Hamburg: SS-Wachmann Bruno D. vor Gericht

Dennoch ist es mehr als eine symbolische Wiedergutmachung für das jahrzehntelange Versagen der deutschen Justiz bei der Aufarbeitung der NS-Verbrechen, wenn das Hamburger Landgericht jetzt allen Stutthof-Überlebenden, die das wünschten, die Aussage ermöglicht hat. Denn was sie erzählten, warf auch ein Schlaglicht auf das, was der Angeklagte nicht sagt.

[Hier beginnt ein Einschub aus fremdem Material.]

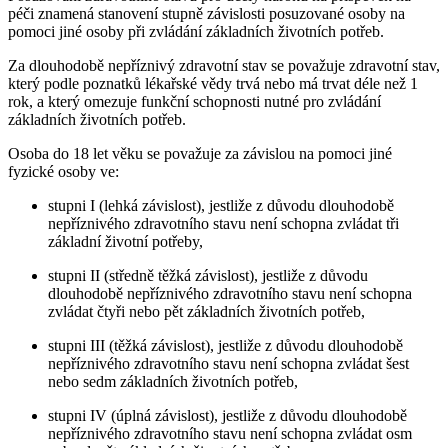
péči znamená stanovení stupně závislosti posuzované osoby na
pomoci jiné osoby při zvládání základních životních potřeb.
Za dlouhodobě nepříznivý zdravotní stav se považuje zdravotní stav,
který podle poznatků lékařské vědy trvá nebo má trvat déle než 1
rok, a který omezuje funkční schopnosti nutné pro zvládání
základních životních potřeb.
Osoba do 18 let věku se považuje za závislou na pomoci jiné
fyzické osoby ve:
stupni I (lehká závislost), jestliže z důvodu dlouhodobě
nepříznivého zdravotního stavu není schopna zvládat tři
základní životní potřeby,
stupni II (středně těžká závislost), jestliže z důvodu
dlouhodobě nepříznivého zdravotního stavu není schopna
zvládat čtyři nebo pět základních životních potřeb,
stupni III (těžká závislost), jestliže z důvodu dlouhodobě
nepříznivého zdravotního stavu není schopna zvládat šest
nebo sedm základních životních potřeb,
stupni IV (úplná závislost), jestliže z důvodu dlouhodobě
nepříznivého zdravotního stavu není schopna zvládat osm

Bruno D. will sich an sein Mitleid mit den ausgemergelten Gefangenen erinnern, an die schrecklichen Bilder der ungezählten Leichen, die vor allem während der Typhus-Epidemie allmorgendlich aus den Baracken gezogen wurden. Aber die fortwährenden Misshandlungen, die Hinrichtungen, der Schuhberg der Ermordeten am Lagereingang, sogar die Ankunft mitunter mehrerer Tausend Deportierter an einem einzigen Tag? Alles, was das nationalsozialistische Menschheitsverbrechen für den jungen SS-Mann unübersehbar gemacht haben muss, hat er aus seiner Erinnerung gestrichen. Oder er möchte nicht darüber reden.

Dafür glaubt er, etwas ganz anderes noch zu wissen: „Echte Nazis“, so gab er zu Protokoll, habe es unter seinen Kameraden keine gegeben.